2. Constant film grain
Image: Corpse Party episode 1, encoded by Gebbi @Nanaone
Sometimes all scenes are overlaid with strong film grain similar to the previously explained flashbacks.
This type of source is rare, and the only way to remove it would be a brute force denoiser like QTGMC. It is
possible to
get rid of it, however, generally I would advise against it, as removing this type of grain tends to change
the mood of a given scene. Furthermore, using a denoiser of this calibre can easily destroy any detail
present, so you will have to carefully tweak the values.
3. Background grain
This type is present in most modern anime, as it prevents banding around gradients and simulates detail by
adding random information to all surfaces. Some encoders like it. I don't. Luckily, this one can be removed
with relative ease, which will notably decrease the required bitrate. Different denoisers will be described
in a later paragraph.
4. TV grain
Image: Kekkai Sensen episode 1, encoded by me
This type is mainly used to create a CRT-monitor or cameraesque look. It is usually accompanied by
scanlines and other distortion and should never be filtered. Once again, you can only throw more bits at the
scene.
5. Exceptional grain
Image: Seirei Tsukai no Blade Dance episode 3, BD
Some time ago, a friend of mine had to encode the Blu-rays of Blade Dance and came across
this scene. It is about three minutes long, and the BD transport stream's bitrate peaks at more than
55mbit/s, making the Blu-ray non-compliant with the current Blu-ray standards (this means that some BD
players may just refuse to play the file. Good job, Media Factory).
As you can see in the image above, the source has
insanely strong grain in all channels (luma and chroma). FFF chose to brute-force through this scene by
simply letting x264 pick whatever bitrate it deemed appropriate, in this case about 150mbit/s. Another (more
bitrate-efficient solution) would be to cut the scene directly from the source stream without re-encoding.
Note that you can only cut streams on keyframes and will not be able to filter (or scale) the scene
since you're not re-encoding it. An easier solution would be using the --zones parameter to increase the crf
during the scene in question.

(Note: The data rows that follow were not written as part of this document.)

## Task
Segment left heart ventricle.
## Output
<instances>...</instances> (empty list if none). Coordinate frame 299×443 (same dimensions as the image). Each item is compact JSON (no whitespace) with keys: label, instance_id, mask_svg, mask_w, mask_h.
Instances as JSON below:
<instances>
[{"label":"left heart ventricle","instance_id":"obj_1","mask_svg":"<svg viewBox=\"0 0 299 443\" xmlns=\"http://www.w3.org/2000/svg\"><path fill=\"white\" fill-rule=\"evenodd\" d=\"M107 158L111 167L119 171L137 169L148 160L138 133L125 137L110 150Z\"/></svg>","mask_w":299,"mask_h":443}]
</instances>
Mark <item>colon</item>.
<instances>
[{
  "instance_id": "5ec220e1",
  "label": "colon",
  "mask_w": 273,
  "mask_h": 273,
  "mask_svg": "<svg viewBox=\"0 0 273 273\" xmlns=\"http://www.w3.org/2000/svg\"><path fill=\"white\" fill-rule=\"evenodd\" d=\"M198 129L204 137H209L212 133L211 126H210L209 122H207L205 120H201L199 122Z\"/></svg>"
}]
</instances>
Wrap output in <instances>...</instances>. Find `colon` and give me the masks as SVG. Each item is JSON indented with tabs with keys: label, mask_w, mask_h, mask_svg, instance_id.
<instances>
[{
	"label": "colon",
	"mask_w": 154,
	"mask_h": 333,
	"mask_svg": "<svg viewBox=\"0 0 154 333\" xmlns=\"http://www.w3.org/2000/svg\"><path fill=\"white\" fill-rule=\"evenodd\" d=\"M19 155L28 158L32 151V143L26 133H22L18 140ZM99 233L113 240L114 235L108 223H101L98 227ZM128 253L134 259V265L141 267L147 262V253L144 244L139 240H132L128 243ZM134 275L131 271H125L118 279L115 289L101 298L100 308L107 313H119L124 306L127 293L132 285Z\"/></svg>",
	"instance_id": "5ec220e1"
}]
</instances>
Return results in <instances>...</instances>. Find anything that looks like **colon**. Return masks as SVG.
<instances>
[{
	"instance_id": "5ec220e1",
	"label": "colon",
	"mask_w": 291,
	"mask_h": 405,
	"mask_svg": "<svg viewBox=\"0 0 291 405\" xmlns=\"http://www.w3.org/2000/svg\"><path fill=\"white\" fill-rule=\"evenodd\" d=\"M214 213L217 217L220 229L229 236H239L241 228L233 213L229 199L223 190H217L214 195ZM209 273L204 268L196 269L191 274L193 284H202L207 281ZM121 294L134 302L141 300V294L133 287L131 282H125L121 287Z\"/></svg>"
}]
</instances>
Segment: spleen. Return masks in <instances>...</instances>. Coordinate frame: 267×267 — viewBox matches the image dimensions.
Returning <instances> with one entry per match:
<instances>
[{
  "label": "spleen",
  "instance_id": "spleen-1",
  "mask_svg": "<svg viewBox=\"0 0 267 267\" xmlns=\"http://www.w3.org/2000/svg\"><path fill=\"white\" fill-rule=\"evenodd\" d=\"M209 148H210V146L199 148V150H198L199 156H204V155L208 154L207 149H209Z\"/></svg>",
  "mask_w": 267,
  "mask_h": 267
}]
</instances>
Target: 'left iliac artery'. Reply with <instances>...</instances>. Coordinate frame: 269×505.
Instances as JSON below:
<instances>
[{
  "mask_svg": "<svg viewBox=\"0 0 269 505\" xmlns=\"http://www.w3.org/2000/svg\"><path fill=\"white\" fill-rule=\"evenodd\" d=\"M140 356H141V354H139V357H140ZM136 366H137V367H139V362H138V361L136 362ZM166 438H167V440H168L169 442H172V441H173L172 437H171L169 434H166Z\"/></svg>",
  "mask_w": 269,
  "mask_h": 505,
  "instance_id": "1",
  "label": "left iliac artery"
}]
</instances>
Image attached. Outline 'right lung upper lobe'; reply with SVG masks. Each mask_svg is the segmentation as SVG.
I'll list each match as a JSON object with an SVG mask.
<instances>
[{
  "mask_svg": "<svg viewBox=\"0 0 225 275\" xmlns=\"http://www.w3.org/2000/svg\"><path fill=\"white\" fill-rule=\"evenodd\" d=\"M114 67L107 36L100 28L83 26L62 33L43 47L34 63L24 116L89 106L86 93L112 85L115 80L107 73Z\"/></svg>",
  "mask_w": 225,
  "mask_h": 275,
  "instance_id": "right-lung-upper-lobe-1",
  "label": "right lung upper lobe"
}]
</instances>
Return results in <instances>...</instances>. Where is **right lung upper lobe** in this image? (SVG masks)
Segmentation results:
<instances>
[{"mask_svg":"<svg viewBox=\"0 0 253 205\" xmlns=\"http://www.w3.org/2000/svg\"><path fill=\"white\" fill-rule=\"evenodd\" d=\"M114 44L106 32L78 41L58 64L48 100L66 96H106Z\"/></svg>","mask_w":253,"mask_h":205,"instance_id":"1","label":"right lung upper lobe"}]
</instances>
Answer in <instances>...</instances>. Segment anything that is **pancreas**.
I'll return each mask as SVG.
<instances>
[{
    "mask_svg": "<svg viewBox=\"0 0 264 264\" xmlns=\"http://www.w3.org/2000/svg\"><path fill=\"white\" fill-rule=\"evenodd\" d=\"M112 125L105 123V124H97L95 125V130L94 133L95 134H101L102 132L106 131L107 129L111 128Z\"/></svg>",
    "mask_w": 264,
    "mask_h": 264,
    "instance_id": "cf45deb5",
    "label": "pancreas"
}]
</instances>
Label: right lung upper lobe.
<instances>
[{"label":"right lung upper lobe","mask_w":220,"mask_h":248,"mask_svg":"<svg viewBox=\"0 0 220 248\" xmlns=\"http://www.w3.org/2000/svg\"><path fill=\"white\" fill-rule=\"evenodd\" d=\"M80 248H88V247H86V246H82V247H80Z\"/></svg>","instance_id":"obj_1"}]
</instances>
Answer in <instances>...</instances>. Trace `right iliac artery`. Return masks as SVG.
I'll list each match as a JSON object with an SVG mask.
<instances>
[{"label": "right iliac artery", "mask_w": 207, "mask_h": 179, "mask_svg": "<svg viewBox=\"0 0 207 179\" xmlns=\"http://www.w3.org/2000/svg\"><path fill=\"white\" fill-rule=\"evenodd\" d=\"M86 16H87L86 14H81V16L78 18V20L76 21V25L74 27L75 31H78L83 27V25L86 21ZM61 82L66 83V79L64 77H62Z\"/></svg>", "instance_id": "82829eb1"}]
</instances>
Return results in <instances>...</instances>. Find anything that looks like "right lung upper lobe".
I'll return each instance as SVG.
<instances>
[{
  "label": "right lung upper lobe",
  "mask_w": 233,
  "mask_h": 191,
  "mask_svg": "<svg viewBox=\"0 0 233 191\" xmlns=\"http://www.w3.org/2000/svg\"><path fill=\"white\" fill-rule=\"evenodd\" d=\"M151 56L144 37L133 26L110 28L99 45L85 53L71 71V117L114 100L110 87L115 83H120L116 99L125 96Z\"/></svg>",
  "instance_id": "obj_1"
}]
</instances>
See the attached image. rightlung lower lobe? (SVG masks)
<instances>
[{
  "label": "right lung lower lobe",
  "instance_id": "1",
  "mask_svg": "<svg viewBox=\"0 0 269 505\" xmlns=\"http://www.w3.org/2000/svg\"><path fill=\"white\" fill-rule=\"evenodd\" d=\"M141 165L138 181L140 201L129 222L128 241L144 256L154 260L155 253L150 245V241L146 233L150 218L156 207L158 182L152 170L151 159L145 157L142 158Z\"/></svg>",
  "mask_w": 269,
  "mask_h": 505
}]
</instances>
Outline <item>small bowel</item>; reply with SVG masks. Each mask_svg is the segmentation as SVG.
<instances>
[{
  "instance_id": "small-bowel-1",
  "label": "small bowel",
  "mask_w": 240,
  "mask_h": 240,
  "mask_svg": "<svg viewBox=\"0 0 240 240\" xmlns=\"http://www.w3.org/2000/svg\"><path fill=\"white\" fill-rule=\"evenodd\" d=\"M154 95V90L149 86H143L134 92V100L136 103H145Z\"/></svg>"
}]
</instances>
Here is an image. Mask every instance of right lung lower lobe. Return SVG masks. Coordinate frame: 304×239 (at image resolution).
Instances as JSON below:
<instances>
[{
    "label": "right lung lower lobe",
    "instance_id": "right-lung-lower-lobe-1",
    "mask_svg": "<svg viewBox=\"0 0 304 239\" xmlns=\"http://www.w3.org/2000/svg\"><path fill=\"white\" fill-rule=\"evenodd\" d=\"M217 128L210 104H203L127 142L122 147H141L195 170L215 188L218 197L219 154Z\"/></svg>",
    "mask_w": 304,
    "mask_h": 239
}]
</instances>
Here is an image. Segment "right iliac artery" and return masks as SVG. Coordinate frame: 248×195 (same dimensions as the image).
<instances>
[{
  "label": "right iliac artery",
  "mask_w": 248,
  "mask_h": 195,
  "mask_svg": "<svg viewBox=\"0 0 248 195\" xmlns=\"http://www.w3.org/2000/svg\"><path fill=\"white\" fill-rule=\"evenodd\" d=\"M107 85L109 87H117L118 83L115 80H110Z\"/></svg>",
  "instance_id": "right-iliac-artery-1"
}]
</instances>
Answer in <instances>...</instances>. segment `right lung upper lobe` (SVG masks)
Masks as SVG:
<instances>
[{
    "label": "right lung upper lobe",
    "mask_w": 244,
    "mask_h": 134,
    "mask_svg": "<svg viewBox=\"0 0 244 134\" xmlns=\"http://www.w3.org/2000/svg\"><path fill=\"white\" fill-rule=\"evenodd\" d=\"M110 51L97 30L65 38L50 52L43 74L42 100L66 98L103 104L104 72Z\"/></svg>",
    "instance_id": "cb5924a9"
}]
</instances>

If a scene is this grainy, you can usually get away with higher crf values.
So let's say your source has a constant dynamic grain that is present in all scenes, and you want to save
bitrate in your encode or get rid of the grain because you prefer clean and flat surfaces. Either way, what
you're looking for is a denoiser. A list of denoisers for your preferred frameserver can be found
here
(Avisynth) or
here (Vapoursynth).
To compare the different filters, I will use two scenes – one with common "background grain" and one with
stronger grain. Here are the unfiltered images:
An image with "normal" grain – the type you would remove to save bitrate. Source: Mushishi Zoku Shou OVA
(Hihamukage) Frame 22390. Size: 821KB
Note the faint wood texture on the backpack. It's already quite blurry
in the source and can easily be destroyed by denoising or debanding improperly.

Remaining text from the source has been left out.